Compare host vs PyPI package

Mode Audience Entry
Compare host Developers, visual QA cd planetbridging && go run . → dashboard on :9876, 13 tabs
PyPI package End users, CI, notebooks pip install planetbridging → Python API, bundled loom-stream

The compare host uses HTTP (POST /api/v1/loom/stream/*).

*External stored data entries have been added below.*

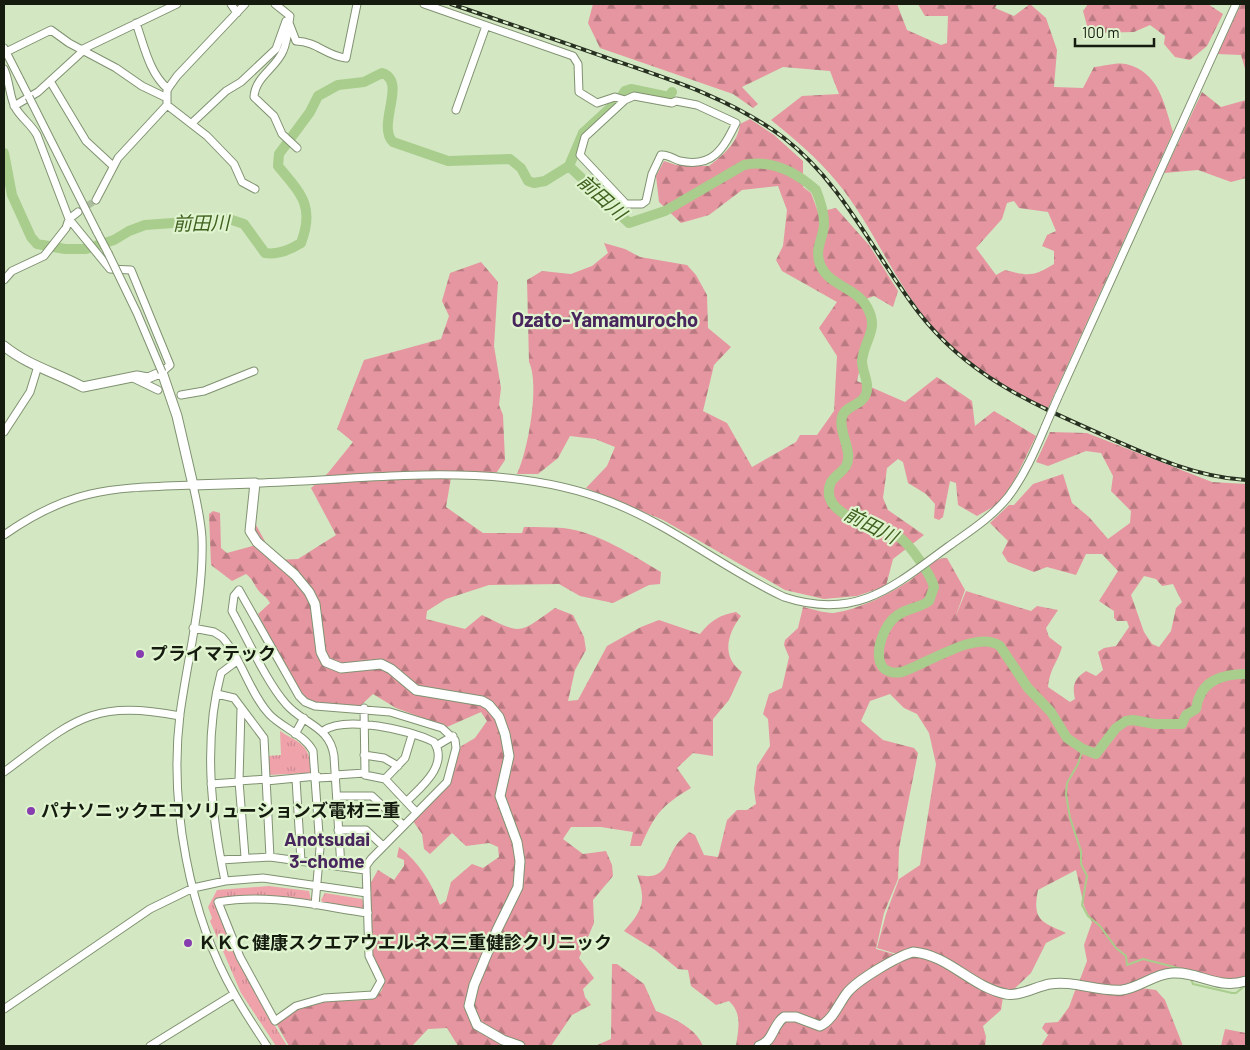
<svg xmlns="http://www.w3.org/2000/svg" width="1250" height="1050" viewBox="0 0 1250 1050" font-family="Barlow,'Noto Sans JP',sans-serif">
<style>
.grass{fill:url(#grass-tufts)}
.forest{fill:url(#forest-firs);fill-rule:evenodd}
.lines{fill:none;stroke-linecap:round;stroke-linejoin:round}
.stream{stroke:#a9cd8c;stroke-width:2}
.river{stroke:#a9cd8c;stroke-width:10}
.minor-tunnel{stroke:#acbe9e;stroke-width:7;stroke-dasharray:7 3.5;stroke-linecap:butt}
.minor-casing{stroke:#809271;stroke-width:9}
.major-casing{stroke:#809271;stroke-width:11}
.minor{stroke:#fff;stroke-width:7}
.major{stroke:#fff;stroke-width:9}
.rail-casing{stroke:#283021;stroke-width:4}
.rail{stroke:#dff4cf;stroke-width:2;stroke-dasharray:5.5;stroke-linecap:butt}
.minor-bridge-casing{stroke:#809271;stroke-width:9;stroke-linecap:butt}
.minor-bridge{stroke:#fff;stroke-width:7}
.poi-dot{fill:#873daf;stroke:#dff4cf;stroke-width:2}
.labels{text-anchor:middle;stroke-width:4.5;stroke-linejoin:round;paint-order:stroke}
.poi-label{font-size:18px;font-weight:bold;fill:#151c0f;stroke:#dff4cf;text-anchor:start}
.water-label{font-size:19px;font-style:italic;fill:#3f601e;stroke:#dff4cf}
.neighbourhood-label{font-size:19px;font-weight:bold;fill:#48255c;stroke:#dff4cf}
.quarter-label{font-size:20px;font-weight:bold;fill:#48255c;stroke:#dff4cf}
</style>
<defs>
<pattern id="grass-tufts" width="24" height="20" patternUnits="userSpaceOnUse" patternTransform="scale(1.25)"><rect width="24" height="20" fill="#f0a2ab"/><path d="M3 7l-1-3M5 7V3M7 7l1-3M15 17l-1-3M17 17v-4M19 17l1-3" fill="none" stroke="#cd8b92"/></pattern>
<pattern id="forest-firs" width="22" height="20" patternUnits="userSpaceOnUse" patternTransform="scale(1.25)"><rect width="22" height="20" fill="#e696a0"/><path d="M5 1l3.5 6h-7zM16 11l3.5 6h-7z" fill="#b97a81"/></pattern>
</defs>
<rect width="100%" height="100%" fill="#d2e7c2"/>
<!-- grass -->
<path class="grass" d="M280,731C302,745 310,744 311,773L268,775V756L281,755Z
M269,886L309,891L311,900L252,895L215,901L250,984L287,1046H276L241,993L210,921L212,918L208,907L217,890Z
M325,893L362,899L365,906L362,909L324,904L321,900Z"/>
<!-- forest -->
<path class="forest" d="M593,4H897L907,30L941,45L947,43L948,16H925L918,4H997L995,8L1014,16L1030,4L1046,18L1057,50L1054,87L1083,88L1094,67C1104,66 1117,62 1126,64C1159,72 1164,103 1173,132L1048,408C1005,388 966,363 934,328C895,285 874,227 837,182C818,159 795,139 771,120L802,96L839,94L830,71L783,67L742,87L758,104L753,108L733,94L600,48L588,23ZM1014,201L1019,208L1048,212L1056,231L1047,235L1042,246L1054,251V264C1033,277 1028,276 1005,270L996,275L976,248L1002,219L1007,203Z
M1088,4H1208L1223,14L1207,46L1190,60L1175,57L1164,44L1165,36L1150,25L1134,32L1089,33L1083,11Z
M1241,4H1246V72L1241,55L1217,54Z
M1202,92L1221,107L1246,100V178L1231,182L1198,170L1164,173Z
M750,119L774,135L803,161V187L811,193L818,212L836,208L869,245L898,291L893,307L874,296L866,299L868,332L857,381L905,402L937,377L972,401L975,426L994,411L1036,436L1015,479L998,504L977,516L958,505L956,483L950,481L943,517L939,520L934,518L935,504L926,494L908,483L903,462L898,459L887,468L883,498L888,510L924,535L893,559L886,586L857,596L824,599L785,590L663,520L586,488L607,466L615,447L595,439L570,436L558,458L538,474H517C528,451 540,385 529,362L527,280L542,271L571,274L592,266L608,253L604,243L625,249L640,257L687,265L696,275L707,295L708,328L731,347L714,365L703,411L727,423L752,467L796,442L800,435H817L834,411L837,356L819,328L837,302L782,271L776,260L783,246L787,210L778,186L742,190L709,215L681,223L659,202L656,176L664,161L676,165L709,166C723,155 738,143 740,124Z
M481,262L498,282L494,346L501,388L499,405L503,415L505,460L497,472H452L446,507L483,533H522L524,527C537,527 550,527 563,528C598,532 632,555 661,572L660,584L649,585L613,603L580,596L559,584L489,585L446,599L427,611L426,619L465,629L482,615C523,635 518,634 555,608L573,615L584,637L586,650L575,670L568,701L578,700L607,646L641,627L659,620L700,634C711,620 720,615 736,612L741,616C727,634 721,657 742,672L729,700L713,719V756L693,753L677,768L691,788C661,806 655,814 641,846H630L633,832L601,827H571L563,839L583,854L606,851L612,865L613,876L593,900L594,923L579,958L594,978L583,989L585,997L591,1005L572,1015L551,1046H458L447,1028L428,1029L412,1046H289L276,1023L296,1008L325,1001L369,1000L377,996L382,990L384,980L372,955L370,884L378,870L394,880L404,866V860L397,857L399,847C419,862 431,882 440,905L446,901L451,882L472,864L483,868L499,857L498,847L489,843L466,846L452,833L430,854L424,849L422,834L413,821L446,785L458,748L475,738L487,721L481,712L447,727L396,708L373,694L360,706L318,704L309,703L300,696L258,614L270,603C267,597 262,595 259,591C254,585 253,579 246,574L232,581L211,565L209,514L213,511L220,513L221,548L227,553L256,545L258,538L253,524L255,523L275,560L298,559L336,535L311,488L328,473L353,442L337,429L364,360L441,339L449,316L442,301L450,273Z
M1050,432L1087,433L1212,482L1246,484V977L1233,980H1217L1180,968L1164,970L1120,987H1096L1079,982L1087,961L1084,945L1092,922L1084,906L1076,870L1038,890C1032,920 1041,922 1066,933L1046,943L1031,973L1012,991L987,985L916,949L897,954L877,948L886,914L899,879L920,865L936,764L929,733L917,714L904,708L890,694L870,701L861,721L883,740L914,748L918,753L899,848L898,879L884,913L876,949L897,955L930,957L1003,997L1001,1010L983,1026L986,1037L985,1046H736C738,1030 743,1014 729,1001L716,1005L691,986L688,970L678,969L655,950L624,931C642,911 647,902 637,875C668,881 664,862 677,844C680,840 685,836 689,832L695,835L704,855L718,857L727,820L737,810H747L756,804L754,789L757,766L770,746L768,719L763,714L769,694L782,688L789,657L784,645L785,640L798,628L803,607C812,609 824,613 833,613C858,610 892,593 912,579C923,570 932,558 947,558L965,590L955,618L966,591L1031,611L1037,606L1058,610L1046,628L1049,637L1062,647C1057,664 1050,668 1048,687L1070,702L1075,699C1072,685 1074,679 1086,671L1096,676L1103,670L1098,652L1104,648L1116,646L1129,627L1127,621H1117L1114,618V611L1099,601L1118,571L1102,554H1086L1076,575L1047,567L1034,572L1008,562L1002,553L1008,541L990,523L1009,505H1014L1033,484L1063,474L1072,503L1089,517L1108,539L1130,523L1131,511L1111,491L1113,476L1101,453L1086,451L1048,466L1036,462ZM1144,576L1156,579L1162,586L1173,584L1182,602L1176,608L1171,631L1159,647L1152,644L1144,632L1131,595Z
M612,964H617L644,984L656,1011C673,1018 696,1028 703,1046H595L611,1039Z
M1076,988H1141L1156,990L1165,1000L1183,1046H1041L1048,1035L1042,1028L1045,1023L1058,1022L1069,1007Z
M1225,1029L1246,1033V1046H1221Z"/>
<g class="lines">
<!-- stream -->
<path class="stream" d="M1083,749L1078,764L1067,783L1066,794L1070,818L1081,851V864L1087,876L1082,905L1088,916L1100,926L1116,948L1126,956L1127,965L1143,959L1182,969
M1190,977L1193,984L1232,993H1236L1246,985"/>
<!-- river -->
<path class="river" d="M4,153L12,195L31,237L37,244L65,249H86L114,240L129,231L145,225L229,219L244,224L265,253C278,255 290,250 301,243C315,206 301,194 278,166L279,154L310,112L318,96L338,85L364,82L382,73C408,81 376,125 393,142L448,161L510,159L521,168L528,181L534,183L545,181L569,166L629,223L665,211L744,165C772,159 796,172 816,190C820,200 824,213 824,223C824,238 814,248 820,264C828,286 856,287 867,307C880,330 864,339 862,361C862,372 870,383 866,394C862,406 845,405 842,417C838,432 854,452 846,466C842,472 835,476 831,482C816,516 880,527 899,537C910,544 931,575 934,587L929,601C918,609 904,608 894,618C878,633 867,678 902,672C927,664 977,629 1000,646L1028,688L1051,712L1067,738L1083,749L1096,754L1116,728L1126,721L1133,720L1155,724H1182L1186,715L1196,709C1197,706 1197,701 1199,698C1206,678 1227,674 1246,674
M569,166L583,133L619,100L625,91L631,89L669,97L672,92"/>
<!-- minor-tunnel -->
<path class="minor-tunnel" d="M78,212L96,200"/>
<defs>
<path id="minor" d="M231,4L237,13
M275,4L290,16C288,27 288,40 283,51C276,68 255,77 254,97L274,116L282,134L297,148
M424,4L573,56L578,64L579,92L597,103L615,97L625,100L634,96L672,103L676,101L697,105L736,123C723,149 713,168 680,161C673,159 668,154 661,155L652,174L646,201L642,204H626L580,155L585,137L625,100
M136,23C144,45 149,73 168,89
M289,23L296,41C318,42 326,56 346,58L357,4
M4,48L29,97
M83,49L177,4
M6,52L51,30L69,43L116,68L142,86L165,97
M4,69C10,82 9,95 15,107C21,118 31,124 37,135L69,219L110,269L131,270L170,365L162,372
M50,81L86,141L113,166
M167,105L207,136L234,164L242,182L255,189
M14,106L38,92L84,50
M456,110L486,26
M192,123L226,91L241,82L276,49L286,21
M96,200L118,158L167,105V90L177,76L245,4
M97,232L108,253
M4,280L12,271L44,256L66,228L69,219L78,212
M131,377L158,390
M181,395L204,391L254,371
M1058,397L1236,4
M4,432L30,392L38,366
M255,483C372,480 499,458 611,502C673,526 724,569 784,597C857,621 894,586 949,546C970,531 992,517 1008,497C1024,476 1035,451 1045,427
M4,535C72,487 114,488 193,485C197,503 201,520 202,538C204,596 188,656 180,714C169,805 189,915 235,995C245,1013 256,1029 267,1046
M193,628L214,632L222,637C242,659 249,692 269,714C282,728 304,734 313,751L320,848L315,905
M217,694L234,698L264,738L270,857
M364,708L365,773
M241,709L239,781L245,857
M323,731C345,715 410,730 434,742C449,765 421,787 407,801
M295,734L304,718
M436,746L453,736
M364,755L384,758L398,766
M4,772C73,721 90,699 180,716
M335,775L365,773V775L385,779L416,812
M317,778L336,777
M296,779L301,861
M385,779L405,758L412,735
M239,781L266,779
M266,781L317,776
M211,784L239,782
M337,796H372L403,825
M338,830H366L383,846
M221,860L270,857L365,870
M341,867L334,756C330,726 303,724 286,704C267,683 247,638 232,611L234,596L239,590L299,696L305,702L315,706L390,712L442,728L455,740L456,748L447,782L371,859L366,866L369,956L381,981L373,995L324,998L296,1006L275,1021L240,957L218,902C268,893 318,906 368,913
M225,881C211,814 203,740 221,673L237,661
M4,1009L150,909L193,888L225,881L263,878L367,893
M150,1046L234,994"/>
<path id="major" d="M4,346C27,365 57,373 83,387L137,376L148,378L162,372L177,416L193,485L255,483L250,531L257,542L295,575L309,592L315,604L321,652L326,662L341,668L381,664L391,669L416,690L482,701L489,705L499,717L505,734L509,756L500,796L517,842L520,861L518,887L497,930L474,985L469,1006L477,1025L503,1040L520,1046
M759,1046C774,1041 772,1026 784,1017H796L820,1026C833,1020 839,1003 847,993C857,980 898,956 913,952C949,955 971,987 1006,994C1019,997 1037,986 1050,984C1074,980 1097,992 1122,990C1139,988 1154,974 1172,973C1199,971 1216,990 1246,981"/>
</defs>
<!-- minor casing -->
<use href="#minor" class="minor-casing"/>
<!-- major casing -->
<use href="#major" class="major-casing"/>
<!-- minor -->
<use href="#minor" class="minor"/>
<!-- major -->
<use href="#major" class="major"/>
<defs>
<path id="rail" d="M451,4C504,22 557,40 610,59C672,80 732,99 784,138C844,184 874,255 919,313C969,377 1033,404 1105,436C1150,456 1196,477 1246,480"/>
</defs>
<!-- rail casing -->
<use href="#rail" class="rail-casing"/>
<!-- rail -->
<use href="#rail" class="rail"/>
<defs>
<path id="minor-bridge" d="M29,97L97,232
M108,253L137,313L162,372
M1045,427L1058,397"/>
</defs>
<!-- minor-bridge casing -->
<use href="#minor-bridge" class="minor-bridge-casing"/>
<!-- minor-bridge -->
<use href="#minor-bridge" class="minor-bridge"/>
</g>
<!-- markers -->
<g class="poi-dot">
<circle cx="140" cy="654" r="5"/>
<circle cx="31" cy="811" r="5"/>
<circle cx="188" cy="943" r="5"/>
</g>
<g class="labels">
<!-- poi labels -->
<g class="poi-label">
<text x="150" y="660">プライマテック</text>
<text x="41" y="817">パナソニックエコソリューションズ電材三重</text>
<text x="198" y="949">ＫＫＣ健康スクエアウエルネス三重健診クリニック</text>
</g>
<!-- water labels -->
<g class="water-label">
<text transform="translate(602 197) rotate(42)" y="7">前田川</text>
<text transform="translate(201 223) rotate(-1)" y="7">前田川</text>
<text transform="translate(871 525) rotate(27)" y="7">前田川</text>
</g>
<!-- neighbourhood labels -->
<g class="neighbourhood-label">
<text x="327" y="846">Anotsudai<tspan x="327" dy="22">3-chome</tspan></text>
</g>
<!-- quarter labels -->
<g class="quarter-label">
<text x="605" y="327">Ozato-Yamamurocho</text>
</g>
</g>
<!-- border -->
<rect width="1250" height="1050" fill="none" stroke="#151c0f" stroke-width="10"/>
<!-- scale -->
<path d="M1075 38v8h79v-8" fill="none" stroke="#151c0f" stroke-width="2.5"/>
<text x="1082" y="38" font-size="15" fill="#151c0f" stroke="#dff4cf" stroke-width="4" paint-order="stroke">100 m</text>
</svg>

The PyPI package patches those calls to invoke loom-stream as a subprocess — same JSON contract, no server required.


Environment variables

Variable Effect
PLANETBRIDGING_FIXTURES_CACHE Directory for generated fixture .npz (default ~/.planetbridging/fixtures/)
PLANETBRIDGING_ROOT Force bedrock data root (dev checkout); unset for pip wheel
PLANETBRIDGING_LOOM_STREAM Explicit path to loom-stream binary

Examples (shipped in wheel)

Script Demonstrates
01_hello_stream.py One bedrock → .entity
02_all_layer_types.py All 13 bedrocks
03_cross_engine.py PyTorch / TensorFlow / JAX on same bedrock
04_multi_layer_models.py Multi-layer MLP, CNNs, Mixer v2
05_welvet_ladder.py native → loom-stream → welvet
06_showcase_everything.py Full API tour
EXAMPLES=$(python -c "import pathlib, planetbridging as pb; print(pathlib.Path(pb.__file__).parent / 'examples')")
python "$EXAMPLES/01_hello_stream.py"
python "$EXAMPLES/05_welvet_ladder.py" cnn1 mha

Outputs land in ./.planetbridging/examples/ under your current working directory.


Roadmap — what it could do

v1.0 — Loom → other engines

Export from Loom hub formats, then route to any inference planet:

Loom .entity  →  Safetensors / ONNX / GGUF  →  ORT · llama.cpp · CoreML · …

v1.x — file-based import

Pure-Go readers in the bridge (no live Python planet):

Priority Format Planet
1 .safetensors + manifest PyTorch / HF
2 .onnx PyTorch export
3 .keras TensorFlow
4 saved_model/ TensorFlow (harder)

See planetbridging/python/dense/README.md for stdlib-only feasibility notes.

v1.x → 2.0 — completeness

  • More layer types (ConvTranspose, Softmax, …)
  • More planets (ONNX Runtime live, Paddle, …)
  • Tighter deep-stack determinism (Mixer v2 from POC → PASS)
  • Documented lossy conversion paths

Repo layout (planetbridging/)

Path Purpose
planetbridging/host/ Compare dashboard HTTP server
planetbridging/bridge/ Go stream builders → .entity per layer type
planetbridging/cmd/loom-stream/ CLI: JSON stdin → .entity
planetbridging/python/<bedrock>/ Per-layer POC: manifests, fixtures, planet handlers
planetbridging/src/planetbridging/ PyPI package (engines, absorb, stream, _fixtures)
planetbridging/examples/ User-facing demos
planetbridging/PROGRESS.md Live per-model PASS/DIFF scoreboard
planetbridging/BRIDGE.md Architecture diagrams

How this fits Loom

Loom concept Planet Bridging role
VolumetricNetwork Target topology built from streamed layers
.entity checkpoint Output of a successful stream — ship-ready native brain
21 DTypes Loom-native; bridge compares fp32 planet outputs today
Welvet C-ABI Reload streamed .entity in Python/Flutter/TS for inference
HF Safetensors import Separate path (SoulGlitch, Lucy [8]); planetbridging complements with live multi-planet streams
Bedrock validation Internal Loom CPU gate; planetbridging bedrocks are external parity gate

One sentence: Planet Bridging lets you build or train on the planet you already use, stream weights into Loom’s native .entity format, and prove Loom runs the same math — with a pip-installable path that needs no Go toolchain on the user machine.